▶ [Exercise details]
Answer these questions using the network intrusion project description, and number each answer to match its question.
1. What kind of network was simulated to acquire the TCP/IP dump data?
2. How many qualitative features were obtained for each TCP/IP connection?
3. Where did the Network Intrusion data come from?

▶ [Selected excerpt]
>>>
The goal of this project is to be able to predict normal behavior on a network in order to isolate anomalous occurances.
For this dataset, TCP/IP dump data was acquired by simulating a typical US Air Force LAN. For each TCP/IP connection, 41 quantitative and qualitative features were obtained from normal and attack data (3 qualitative and 38 quantitative features). The class variable has two categories: Normal and Anomalous.
Using Network Intrusion data from Kaggle, I decided to find insight on anomalous activity. I went about this by predicting normal transmissions, thereby isolating suspicious activity. I used several Classification models for prediction, all with a high degree of accuracy.
<<<
▶ [The data]
>>>
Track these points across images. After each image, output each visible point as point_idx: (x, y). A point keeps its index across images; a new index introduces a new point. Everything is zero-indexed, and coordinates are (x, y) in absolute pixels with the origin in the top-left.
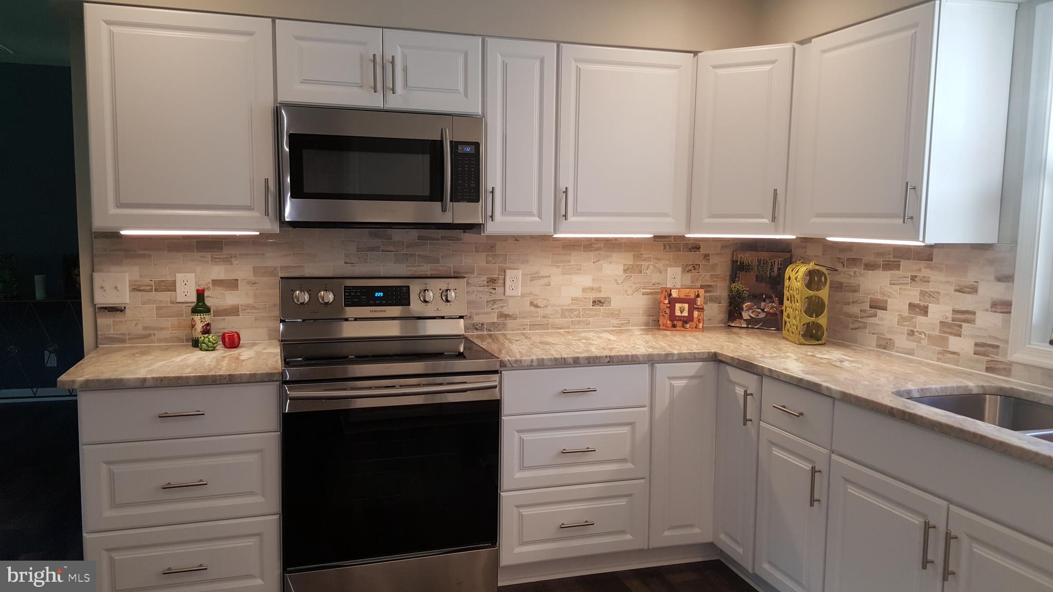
<<<
▶ [Exercise result]
1. A typical US Air Force LAN.
2. Three.
3. Kaggle.